DocketNumber: 88-2047-W
Citation Numbers: 454 N.W.2d 792, 155 Wis. 2d 148, 1990 Wisc. LEXIS 236
Judges: Heffernan
Filed Date: 5/10/1990
Status: Precedential
Modified Date: 11/16/2024
Supreme Court of Wisconsin.
*150 For the petitioner there were briefs by Martha E. Gaines, Jack Longert, Susan Podebradsky and Legal Assistance for Institutionalized Persons Program, Madison, and oral argument by Ms. Gaines.
For the respondent the cause was argued by James H. McDermott, assistant attorney general, with whom on the brief was Donald J. Hanaway, attorney general.
HEFFERNAN, CHIEF JUSTICE.
This is a review of a decision of the court of appeals,[1] which affirmed an order of the circuit court for Jackson county, Robert W. Radcliffe, circuit judge, holding that sec. 814.29(1), Stats., did not authorize a waiver of payment of fees for a transcript to be used to pursue an appeal from an order denying Girouard, an indigent, visitation rights. We hold that sec. 814.29(1) authorizes the waiver, reverse the court of appeals, and direct that the matter be remanded to the circuit court for the purpose of making appropriate findings in respect to Girouard's eligibility under the conditions set forth in sec. 814.29(1) for the waiver of transcript fees.
*151 We digress from the discussion of the principal concern of this opinionwhether sec. 814.29(1), Stats., authorizes a trial judge to waive the requirement for payment of a fee for a trial transcript at the request of an appealing indigent who has arguable reason to believe he is entitled to redress on the appealto consider the unusual posture of this case.

DATASET EXTRACT =
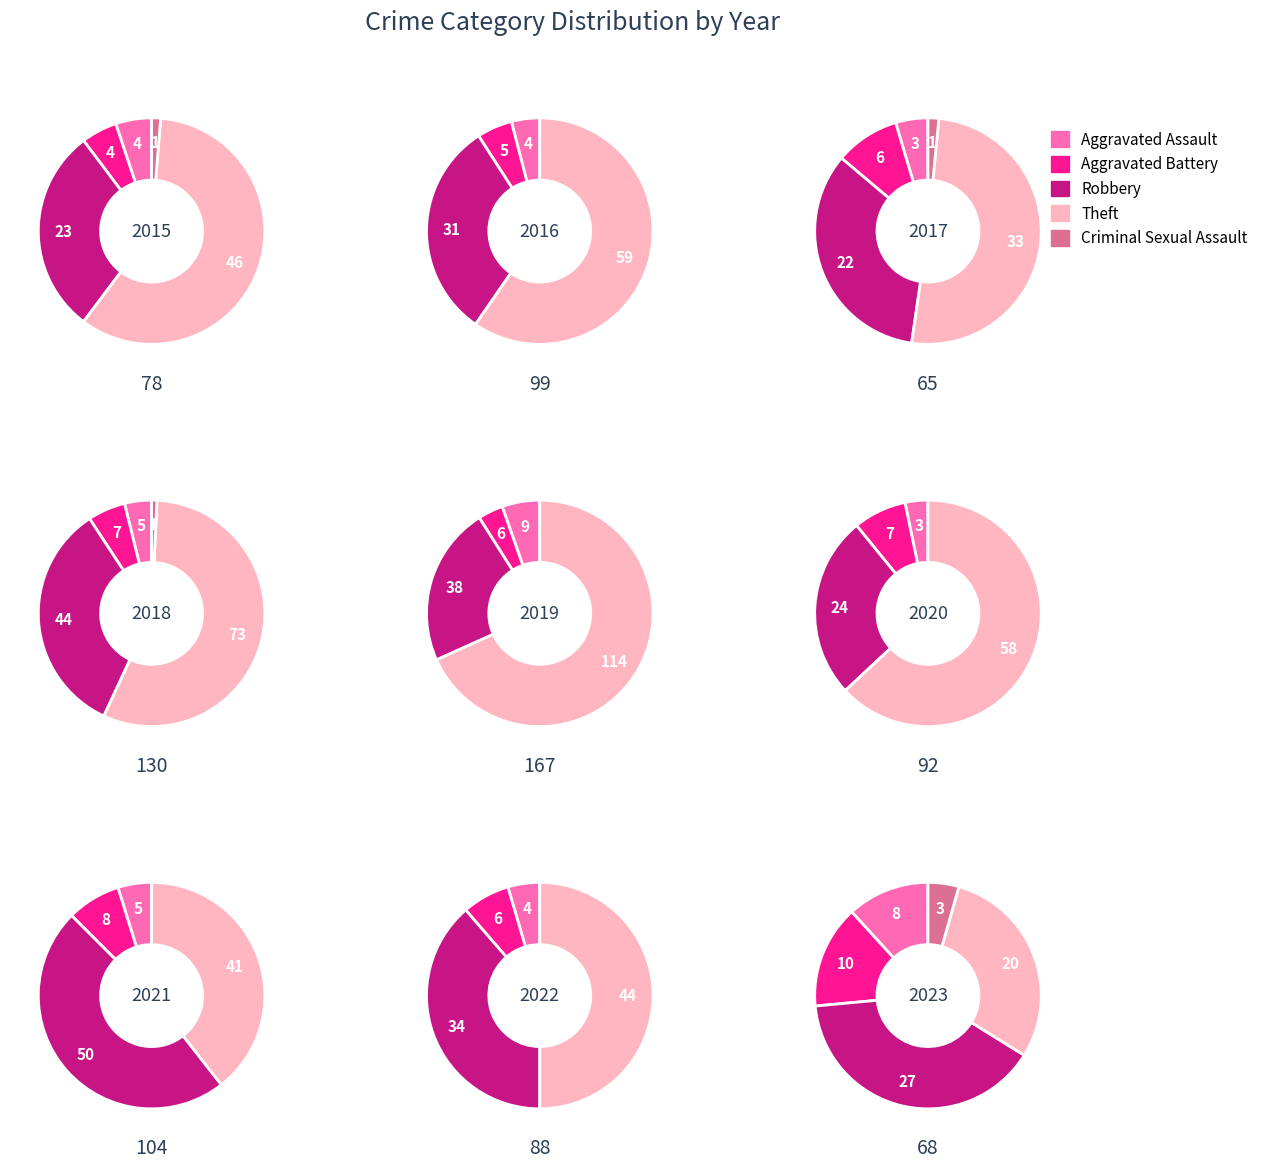

At 4, list the series in order from smallest to largest.

Criminal Sexual Assault, Aggravated Battery, Aggravated Assault, Robbery, Theft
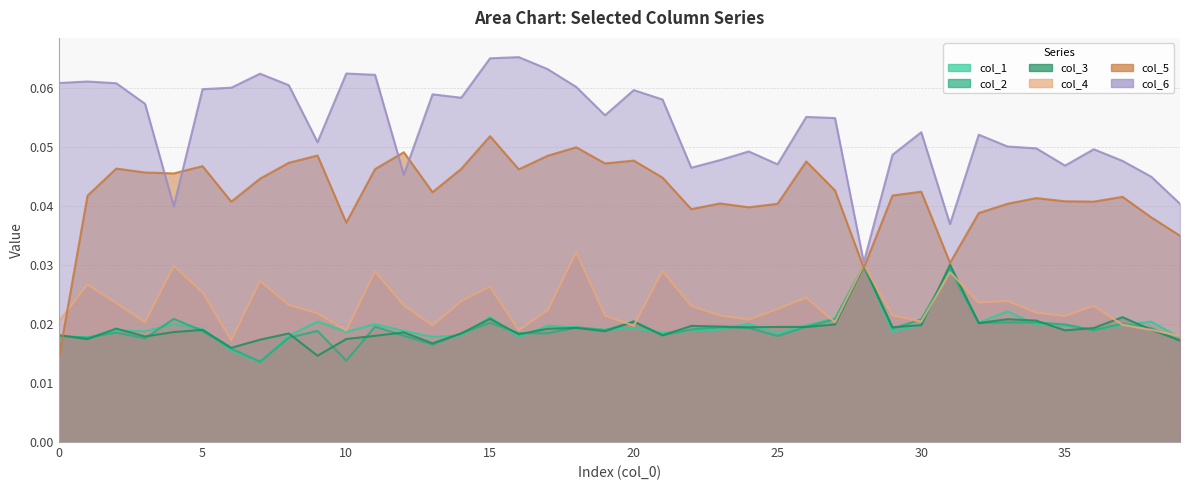

How many lines are shown in the chart?

6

ASSIGNMENT 1 = According to the Wisconsin court opinion, who argued the case for the respondent?
ASSIGNMENT 2 = From the Wisconsin court opinion, copy the stretch from "DocketNumber: 88-2047-W" through "HEFFERNAN, CHIEF JUSTICE." word for word.
ASSIGNMENT 3 = Carry the Wisconsin court opinion on past its last sentence.

ANSWER BOX 1 = James H. McDermott, assistant attorney general.

ANSWER BOX 2 =
DocketNumber: 88-2047-W
Citation Numbers: 454 N.W.2d 792, 155 Wis. 2d 148, 1990 Wisc. LEXIS 236
Judges: Heffernan
Filed Date: 5/10/1990
Status: Precedential
Modified Date: 11/16/2024
Supreme Court of Wisconsin.
*150 For the petitioner there were briefs by Martha E. Gaines, Jack Longert, Susan Podebradsky and Legal Assistance for Institutionalized Persons Program, Madison, and oral argument by Ms. Gaines.
For the respondent the cause was argued by James H. McDermott, assistant attorney general, with whom on the brief was Donald J. Hanaway, attorney general.
HEFFERNAN, CHIEF JUSTICE.

ANSWER BOX 3 =
On December 26, 1984, a divorce judgment was entered which provided, inter alia, that Girouard was not to be allowed visitation rights with the minor child of the parties. In December of 1986, Girouard petitioned the court for a revision of the judgment that would permit visitation. A hearing on his motion to revise the judgment was heard in January of 1987. Following some interim orders, the court on April 7, 1987, denied Girouard's motion. On August 6, 1987, Girouard brought a motion to reconsider the denial of the revision of the judgment. After hearing, the court, on July 29, 1988, denied the reconsideration, thus continuing to prohibit Girouard visitation rights with his daughter.
An appeal from this denial of the motion for reconsideration was taken by filing a notice of appeal in circuit court on October 27, 1988. On November 2, 1988, Girouard filed a petition for supervisory writ to compel the circuit court to grant a waiver of payment of transcript fees, a waiver that had previously been denied by the circuit court.
The case arises in the procedural posture where the petition for the supervisory writ was filed in November of 1988 and the notice for the appeal from the principal order of July 29, 1988, was filed on October 27, 1988.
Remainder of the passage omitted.